Oleh: Anwar Husen

Tinggal di Tidore

_______

DI sebuah sesi talk show ILC Karni Ilyas, Pakar Hukum Tata Negara Yusril Ihza Mahendra mengungkap bahwa dalam sistem yang baik, orang jahat dipaksa dan “terpaksa” harus menjadi baik. Dia mencontohkan budaya antri di Singapura. Sedangkan dalam sistem yang buruk, orang baik terpaksa ataupun dipaksa turut menjadi buruk. Dia mencontohkan ribetnya mengurusi dokumen diri yang sejatinya sangat sepele tetapi dibuat bertele-tele dan memakan waktu yang lama, sebelum “ditebus” dengan beberapa lembar uang sebagai bentuk sogok dan “pelicin”. Arti guyonnya, di dalam sistem yang buruk, “fungsi pelicin” itu bukan satu-satunya oli mesin, minyak kelapa, ataupun sejenisnya.

Ketika mencermati sedikit detail kiprah dan terobosan presiden Prabowo Subianto akhir-akhir ini, saya mengingat statement bang Yusril ini. Meski juga, ini ungkapan yang sudah agak umum di pahami.

Sulit bagi saya sekadar menemukan angle ketika memulai tulisan pendek ini, karena hampir setiap langkah dan kebijakan yang diambil dan terpantau sejauh ini, nyaris semuanya punya bobot strategis, mendasar dan terukur. Semua ini dilakukan, bisa atas nama visi, kinerja, perbaikan hingga ketulusan dan niat baik.

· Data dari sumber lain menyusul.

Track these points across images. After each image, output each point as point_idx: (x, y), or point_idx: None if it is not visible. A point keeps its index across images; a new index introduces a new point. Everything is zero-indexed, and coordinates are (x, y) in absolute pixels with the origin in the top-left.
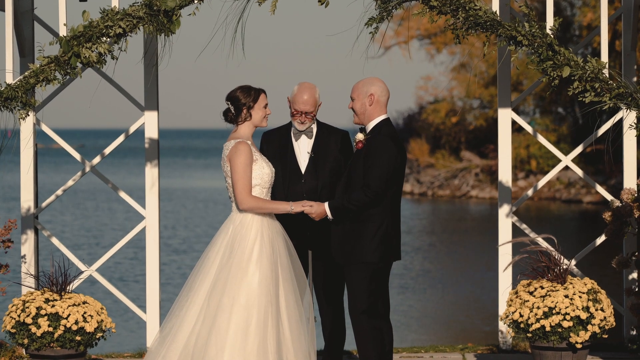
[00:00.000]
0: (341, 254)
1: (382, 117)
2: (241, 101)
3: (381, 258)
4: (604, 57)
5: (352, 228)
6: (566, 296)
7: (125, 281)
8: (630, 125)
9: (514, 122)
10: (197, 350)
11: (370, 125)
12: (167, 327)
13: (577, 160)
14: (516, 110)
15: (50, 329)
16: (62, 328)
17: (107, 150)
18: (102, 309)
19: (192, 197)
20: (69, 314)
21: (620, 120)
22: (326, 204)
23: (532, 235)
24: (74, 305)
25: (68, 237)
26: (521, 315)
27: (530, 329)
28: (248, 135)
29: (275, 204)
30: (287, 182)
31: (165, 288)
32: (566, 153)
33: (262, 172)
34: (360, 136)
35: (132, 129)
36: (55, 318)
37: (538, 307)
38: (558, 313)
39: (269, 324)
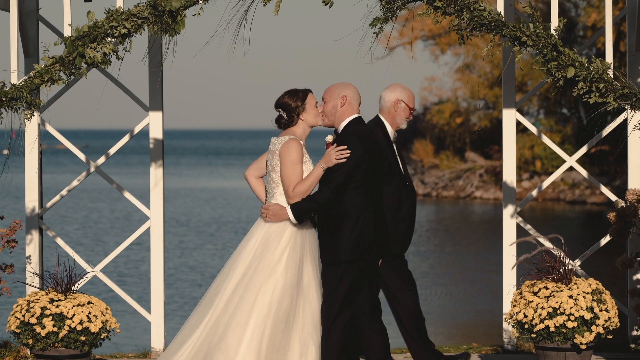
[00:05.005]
0: (321, 254)
1: (353, 116)
2: (291, 105)
3: (359, 256)
4: (609, 57)
5: (330, 227)
6: (570, 297)
7: (129, 281)
8: (635, 125)
9: (518, 123)
10: (215, 340)
11: (340, 127)
12: (199, 316)
13: (581, 161)
14: (520, 111)
15: (55, 329)
16: (66, 328)
17: (112, 151)
18: (106, 309)
19: (197, 197)
20: (74, 314)
21: (625, 121)
22: (287, 206)
23: (539, 236)
24: (78, 305)
25: (73, 238)
26: (525, 316)
27: (535, 330)
28: (302, 135)
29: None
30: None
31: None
32: (570, 154)
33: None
34: (329, 138)
35: (136, 130)
36: (59, 318)
37: (542, 308)
38: (562, 313)
39: (285, 328)
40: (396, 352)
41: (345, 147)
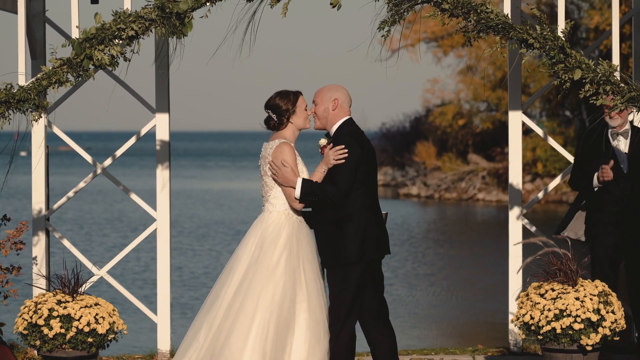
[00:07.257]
0: (324, 257)
1: (344, 118)
2: (282, 108)
3: (365, 257)
4: (615, 60)
5: (332, 230)
6: (577, 298)
7: (136, 283)
8: None
9: (522, 125)
10: (218, 346)
11: (333, 129)
12: (200, 324)
13: None
14: (524, 113)
15: (62, 331)
16: (74, 329)
17: (118, 153)
18: (114, 310)
19: (202, 199)
20: (81, 316)
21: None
22: (300, 177)
23: (544, 238)
24: (86, 306)
25: (79, 239)
26: (532, 318)
27: (541, 331)
28: (292, 138)
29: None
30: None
31: (175, 289)
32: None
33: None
34: (323, 141)
35: (143, 131)
36: (67, 319)
37: (549, 310)
38: (569, 315)
39: (287, 332)
40: (402, 353)
41: (343, 146)
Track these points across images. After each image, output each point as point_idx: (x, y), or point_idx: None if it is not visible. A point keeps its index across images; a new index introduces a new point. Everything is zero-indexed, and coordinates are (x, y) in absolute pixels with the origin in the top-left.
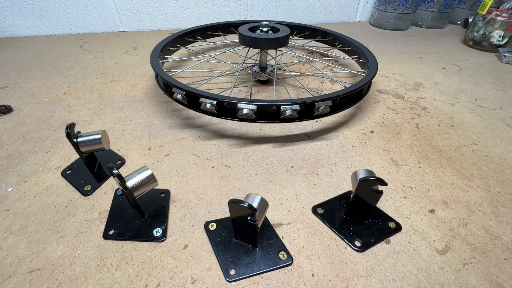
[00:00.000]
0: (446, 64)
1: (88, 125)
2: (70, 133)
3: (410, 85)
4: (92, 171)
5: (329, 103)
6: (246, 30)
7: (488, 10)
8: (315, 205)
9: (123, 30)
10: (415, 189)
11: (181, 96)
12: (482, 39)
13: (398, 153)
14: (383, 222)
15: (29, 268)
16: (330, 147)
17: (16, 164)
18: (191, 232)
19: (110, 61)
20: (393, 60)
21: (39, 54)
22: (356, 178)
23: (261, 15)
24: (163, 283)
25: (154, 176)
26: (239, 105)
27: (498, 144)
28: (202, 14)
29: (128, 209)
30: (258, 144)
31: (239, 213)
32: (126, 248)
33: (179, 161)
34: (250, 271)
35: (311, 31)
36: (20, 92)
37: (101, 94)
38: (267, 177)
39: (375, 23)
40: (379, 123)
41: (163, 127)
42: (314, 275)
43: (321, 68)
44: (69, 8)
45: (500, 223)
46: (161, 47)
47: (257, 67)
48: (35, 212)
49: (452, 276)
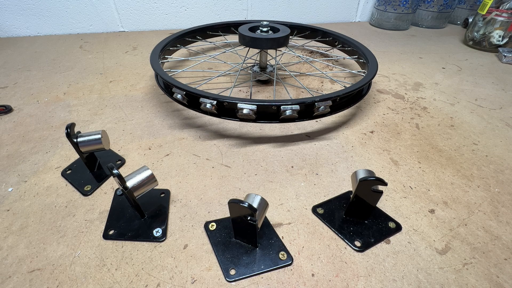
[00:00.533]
0: (446, 64)
1: (88, 125)
2: (70, 133)
3: (410, 85)
4: (92, 171)
5: (329, 103)
6: (246, 30)
7: (488, 10)
8: (315, 205)
9: (123, 30)
10: (415, 189)
11: (181, 96)
12: (482, 39)
13: (398, 153)
14: (383, 222)
15: (29, 268)
16: (330, 147)
17: (16, 164)
18: (191, 232)
19: (110, 61)
20: (393, 60)
21: (39, 54)
22: (356, 178)
23: (261, 15)
24: (163, 283)
25: (154, 176)
26: (239, 105)
27: (498, 144)
28: (202, 14)
29: (128, 209)
30: (258, 144)
31: (239, 213)
32: (126, 248)
33: (179, 161)
34: (250, 271)
35: (311, 31)
36: (20, 92)
37: (101, 94)
38: (267, 177)
39: (375, 23)
40: (379, 123)
41: (163, 127)
42: (314, 275)
43: (321, 68)
44: (69, 8)
45: (500, 223)
46: (161, 47)
47: (257, 67)
48: (35, 212)
49: (452, 276)
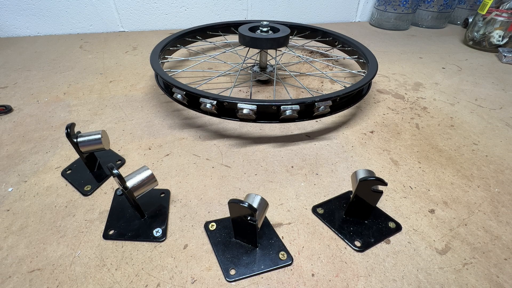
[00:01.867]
0: (446, 64)
1: (88, 125)
2: (70, 133)
3: (410, 85)
4: (92, 171)
5: (329, 103)
6: (246, 30)
7: (488, 10)
8: (315, 205)
9: (123, 30)
10: (415, 189)
11: (181, 96)
12: (482, 39)
13: (398, 153)
14: (383, 222)
15: (29, 268)
16: (330, 147)
17: (16, 164)
18: (191, 232)
19: (110, 61)
20: (393, 60)
21: (39, 54)
22: (356, 178)
23: (261, 15)
24: (163, 283)
25: (154, 176)
26: (239, 105)
27: (498, 144)
28: (202, 14)
29: (128, 209)
30: (258, 144)
31: (239, 213)
32: (126, 248)
33: (179, 161)
34: (250, 271)
35: (311, 31)
36: (20, 92)
37: (101, 94)
38: (267, 177)
39: (375, 23)
40: (379, 123)
41: (163, 127)
42: (314, 275)
43: (321, 68)
44: (69, 8)
45: (500, 223)
46: (161, 47)
47: (257, 67)
48: (35, 212)
49: (452, 276)
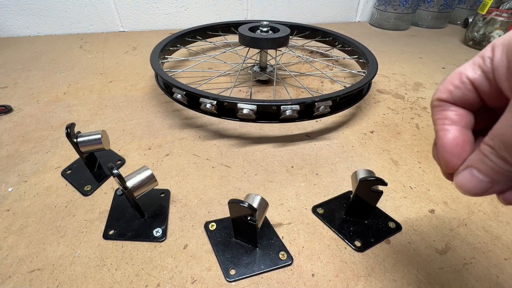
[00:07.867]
0: (446, 64)
1: (88, 125)
2: (70, 133)
3: (410, 85)
4: (92, 171)
5: (329, 103)
6: (246, 30)
7: (488, 10)
8: (315, 205)
9: (123, 30)
10: (415, 189)
11: (181, 96)
12: (482, 39)
13: (398, 153)
14: (383, 222)
15: (29, 268)
16: (330, 147)
17: (16, 164)
18: (191, 232)
19: (110, 61)
20: (393, 60)
21: (39, 54)
22: (356, 178)
23: (261, 15)
24: (163, 283)
25: (154, 176)
26: (239, 105)
27: None
28: (202, 14)
29: (128, 209)
30: (258, 144)
31: (239, 213)
32: (126, 248)
33: (179, 161)
34: (250, 271)
35: (311, 31)
36: (20, 92)
37: (101, 94)
38: (267, 177)
39: (375, 23)
40: (379, 123)
41: (163, 127)
42: (314, 275)
43: (321, 68)
44: (69, 8)
45: (500, 223)
46: (161, 47)
47: (257, 67)
48: (35, 212)
49: (452, 276)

Menteri Keuangan Sri Mulyani menceritakan awal mula Presiden Prabowo Subianto memangkas anggaran belanja yang tidak prioritas mencapai Rp 306,69 triliun. “Sesudah presiden hadir di acara tutup tahun, beliau melihat dokumen anggaran yang sudah dan akan dilaksanakan tahun 2025 dari K/L, beliau melihat secara detail dan selama ini, presiden juga menyampaikan indikasi bahwa APBN perlu untuk dalam pelaksanaannya dilihat dari segi efisiensi dan ketepatan sasaran,” ujar Sri Mulyani dalam konferensi pers di kementerian keuangan, Jakarta, Jumat (24/1/2025). Bahkan terendus kabar, Probowo adalah satu-satunya presiden yang mengoreksi dan menyisir anggaran APBN hingga 9 tingkatan. Itu ukuran serius dan hati-hatinya. Bahwa keputusan pemangkasan ini merupakan keinginan pemerintah dengan tujuan untuk meningkatkan kualitas belanja baik di pusat maupun daerah. Seolah sebuah orkestra, kementerian dan lembaga berlomba-lomba mempublikasi nominal pemangkasan dan penghematan anggaran belanja masing-masing, detail dan lengkap. Ada 16 pos belanja di kementerian dan lembaga yang dipangkas, dengan persentase antara 10 hingga 90 persen. Ini adalah cara Presiden Prabowo meminimalisir korupsi, kebocoran anggaran dan proyek tipu-tipu, guna dimanfaatkan pada program utama dan menghindari hutang.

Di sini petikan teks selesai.